Hoppers is disjointed in a way that feels very unlike Pixar.  It’s zany and haphazard, closer to something DreamWorks or Illumination might produce.  I don’t mean that as a slight; I enjoyed Over the Hedge and Minions, but those movies maintain a consistent tone.  The vibe here is a throw-everything-at-the-wall-and-see-what-sticks kind of narrative.  Its central premise borrows from Avatar by possessing a shell to infiltrate another society, but it also suggests The Lorax in its eco-parable ambitions, adopts a spy-movie structure reminiscent of Mission: Impossible, and echoes The Wild Robot in its portrayal of technology entering the natural world.

That random sampling of concepts might be fine if they came together into something sweet or coherent.  Instead, the production is a jumble.  The motivations of the characters are capricious and lack any clear logic.  The tone swings wildly from an earnest sermon about protecting nature one minute to a flippant farce the next.

Mabel is not a pleasant protagonist.  At one point, she even kills an important character by accident.  The movie treats this as a throwaway gag.  Jerry Generazzo is introduced as a greedy politician obsessed with building a highway instead of protecting nature.  Later, the account tries to reposition him as a sympathetic guy.  Meanwhile, the animal kingdom is organized as a council of monarchs representing the insect, amphibian, fish, reptile, and bird classes.  King George (Bobby Moynihan), a beaver monarch, becomes Mabel’s ally.  He’s nice, but the other kings and queens behave in ways that are not admirable.  At one point, the animals decide that the best solution is to assassinate the city leader.  That raises the question: if these animals are so nasty, why are we supposed to root for them?

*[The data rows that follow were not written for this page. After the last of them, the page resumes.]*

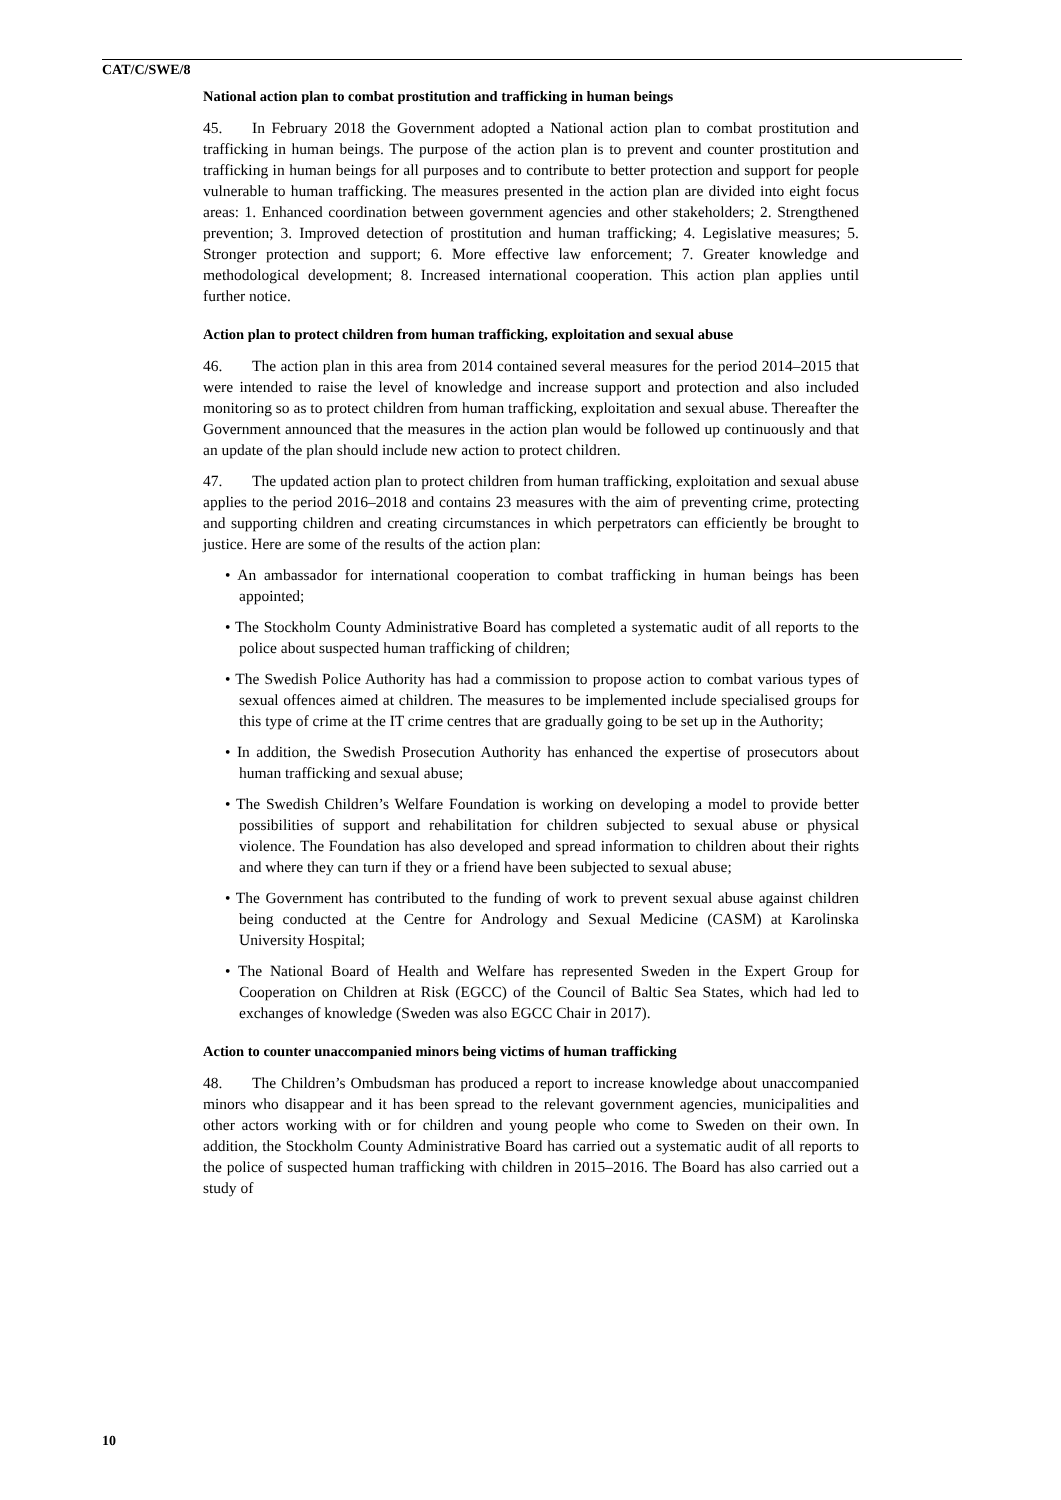CAT/C/SWE/8
National action plan to combat prostitution and trafficking in human beings
45. In February 2018 the Government adopted a National action plan to combat prostitution and trafficking in human beings. The purpose of the action plan is to prevent and counter prostitution and trafficking in human beings for all purposes and to contribute to better protection and support for people vulnerable to human trafficking. The measures presented in the action plan are divided into eight focus areas: 1. Enhanced coordination between government agencies and other stakeholders; 2. Strengthened prevention; 3. Improved detection of prostitution and human trafficking; 4. Legislative measures; 5. Stronger protection and support; 6. More effective law enforcement; 7. Greater knowledge and methodological development; 8. Increased international cooperation. This action plan applies until further notice.
Action plan to protect children from human trafficking, exploitation and sexual abuse
46. The action plan in this area from 2014 contained several measures for the period 2014–2015 that were intended to raise the level of knowledge and increase support and protection and also included monitoring so as to protect children from human trafficking, exploitation and sexual abuse. Thereafter the Government announced that the measures in the action plan would be followed up continuously and that an update of the plan should include new action to protect children.
47. The updated action plan to protect children from human trafficking, exploitation and sexual abuse applies to the period 2016–2018 and contains 23 measures with the aim of preventing crime, protecting and supporting children and creating circumstances in which perpetrators can efficiently be brought to justice. Here are some of the results of the action plan:
• An ambassador for international cooperation to combat trafficking in human beings has been appointed;
• The Stockholm County Administrative Board has completed a systematic audit of all reports to the police about suspected human trafficking of children;
• The Swedish Police Authority has had a commission to propose action to combat various types of sexual offences aimed at children. The measures to be implemented include specialised groups for this type of crime at the IT crime centres that are gradually going to be set up in the Authority;
• In addition, the Swedish Prosecution Authority has enhanced the expertise of prosecutors about human trafficking and sexual abuse;
• The Swedish Children’s Welfare Foundation is working on developing a model to provide better possibilities of support and rehabilitation for children subjected to sexual abuse or physical violence. The Foundation has also developed and spread information to children about their rights and where they can turn if they or a friend have been subjected to sexual abuse;
• The Government has contributed to the funding of work to prevent sexual abuse against children being conducted at the Centre for Andrology and Sexual Medicine (CASM) at Karolinska University Hospital;
• The National Board of Health and Welfare has represented Sweden in the Expert Group for Cooperation on Children at Risk (EGCC) of the Council of Baltic Sea States, which had led to exchanges of knowledge (Sweden was also EGCC Chair in 2017).
Action to counter unaccompanied minors being victims of human trafficking
48. The Children’s Ombudsman has produced a report to increase knowledge about unaccompanied minors who disappear and it has been spread to the relevant government agencies, municipalities and other actors working with or for children and young people who come to Sweden on their own. In addition, the Stockholm County Administrative Board has carried out a systematic audit of all reports to the police of suspected human trafficking with children in 2015–2016. The Board has also carried out a study of
10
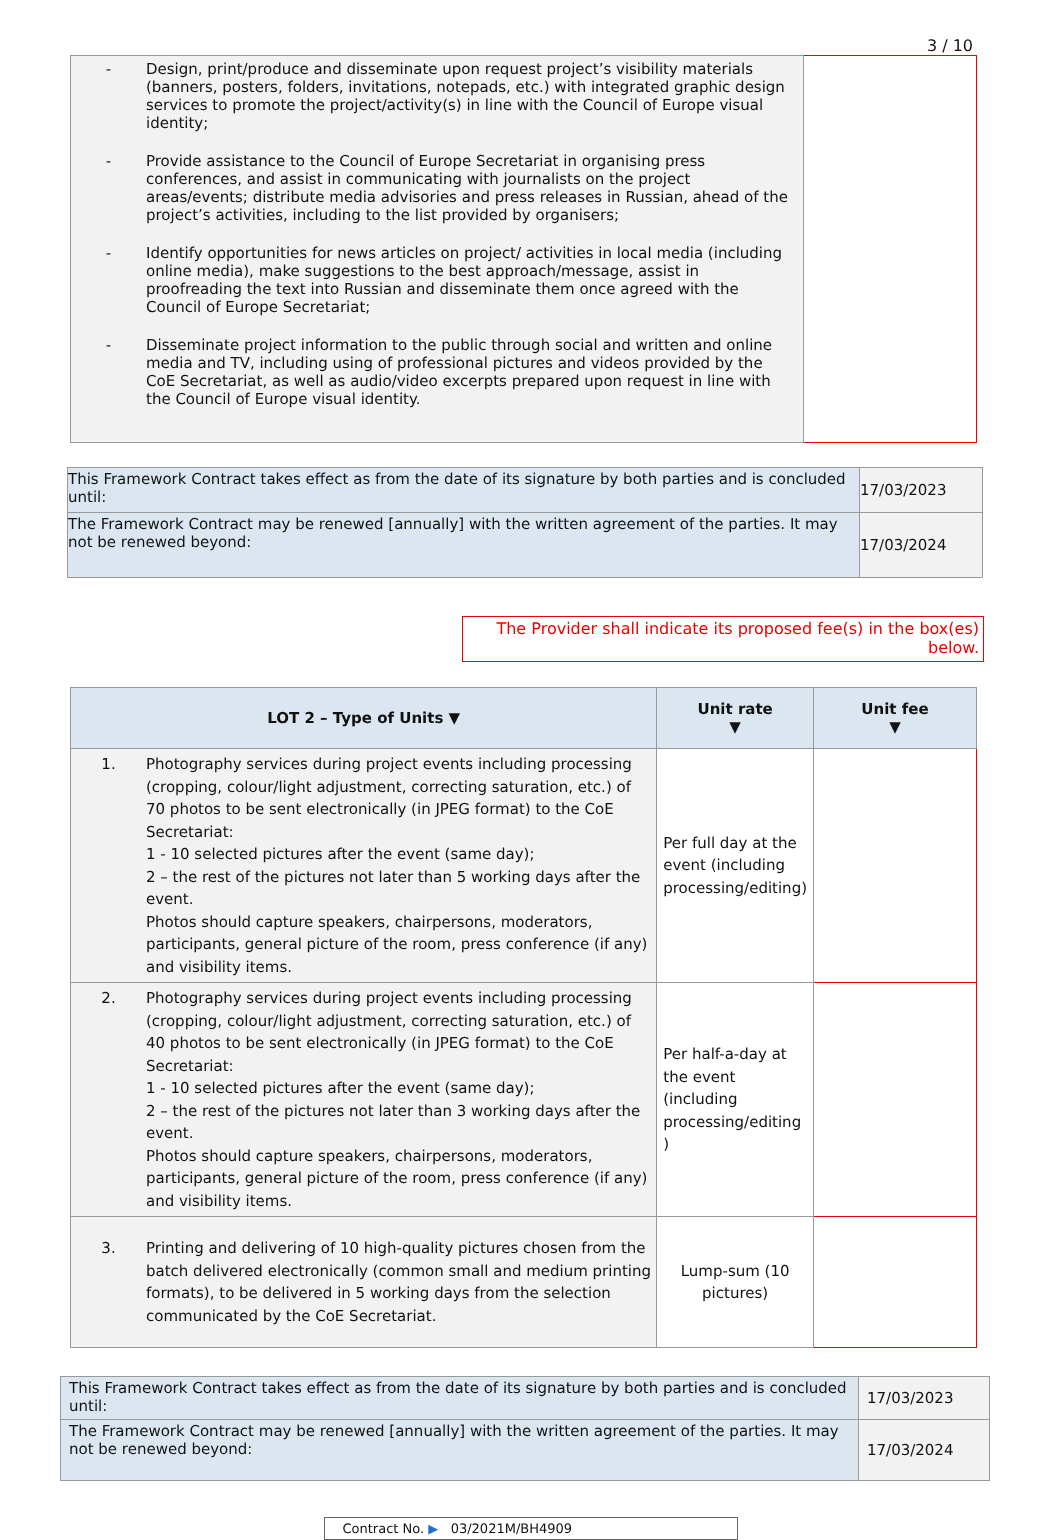3 / 10
| - Design, print/produce and disseminate upon request project’s visibility materials (banners, posters, folders, invitations, notepads, etc.) with integrated graphic design services to promote the project/activity(s) in line with the Council of Europe visual identity; - Provide assistance to the Council of Europe Secretariat in organising press conferences, and assist in communicating with journalists on the project areas/events; distribute media advisories and press releases in Russian, ahead of the project’s activities, including to the list provided by organisers; - Identify opportunities for news articles on project/ activities in local media (including online media), make suggestions to the best approach/message, assist in proofreading the text into Russian and disseminate them once agreed with the Council of Europe Secretariat; - Disseminate project information to the public through social and written and online media and TV, including using of professional pictures and videos provided by the CoE Secretariat, as well as audio/video excerpts prepared upon request in line with the Council of Europe visual identity. | |
| This Framework Contract takes effect as from the date of its signature by both parties and is concluded until: | 17/03/2023 |
| The Framework Contract may be renewed [annually] with the written agreement of the parties. It may not be renewed beyond: | 17/03/2024 |
The Provider shall indicate its proposed fee(s) in the box(es) below.
| LOT 2 – Type of Units ▼ | Unit rate ▼ | Unit fee ▼ |
| --- | --- | --- |
| 1. Photography services during project events including processing (cropping, colour/light adjustment, correcting saturation, etc.) of 70 photos to be sent electronically (in JPEG format) to the CoE Secretariat: 1 - 10 selected pictures after the event (same day); 2 – the rest of the pictures not later than 5 working days after the event. Photos should capture speakers, chairpersons, moderators, participants, general picture of the room, press conference (if any) and visibility items. | Per full day at the event (including processing/editing) | |
| 2. Photography services during project events including processing (cropping, colour/light adjustment, correcting saturation, etc.) of 40 photos to be sent electronically (in JPEG format) to the CoE Secretariat: 1 - 10 selected pictures after the event (same day); 2 – the rest of the pictures not later than 3 working days after the event. Photos should capture speakers, chairpersons, moderators, participants, general picture of the room, press conference (if any) and visibility items. | Per half-a-day at the event (including processing/editing ) | |
| 3. Printing and delivering of 10 high-quality pictures chosen from the batch delivered electronically (common small and medium printing formats), to be delivered in 5 working days from the selection communicated by the CoE Secretariat. | Lump-sum (10 pictures) | |
| This Framework Contract takes effect as from the date of its signature by both parties and is concluded until: | 17/03/2023 |
| The Framework Contract may be renewed [annually] with the written agreement of the parties. It may not be renewed beyond: | 17/03/2024 |
Contract No. ▶ 03/2021M/BH4909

The biggest issue is tone.  You can’t preach with sincerity about environmentalism, then simultaneously trash that notion with silly gags.  The message doesn’t land.  Seagulls attempting to kill the local official by dropping a shark onto his car is one of many plot twists.  The story barrels toward a climax involving the real mayor, a robotic duplicate mayor, and an evil insect king (Dave Franco) inhabiting the machine.  It’s so bizarre that it’s almost impossible to describe.  Don’t forget to take its conservationist message seriously!

I was more exasperated than entertained by the arbitrary developments.  I’ll concede the forest glade is lush and colorful.  The visuals are undeniably pretty.  I realize that pretty much describes all animated films these days, but I just wanted to end on a positive note.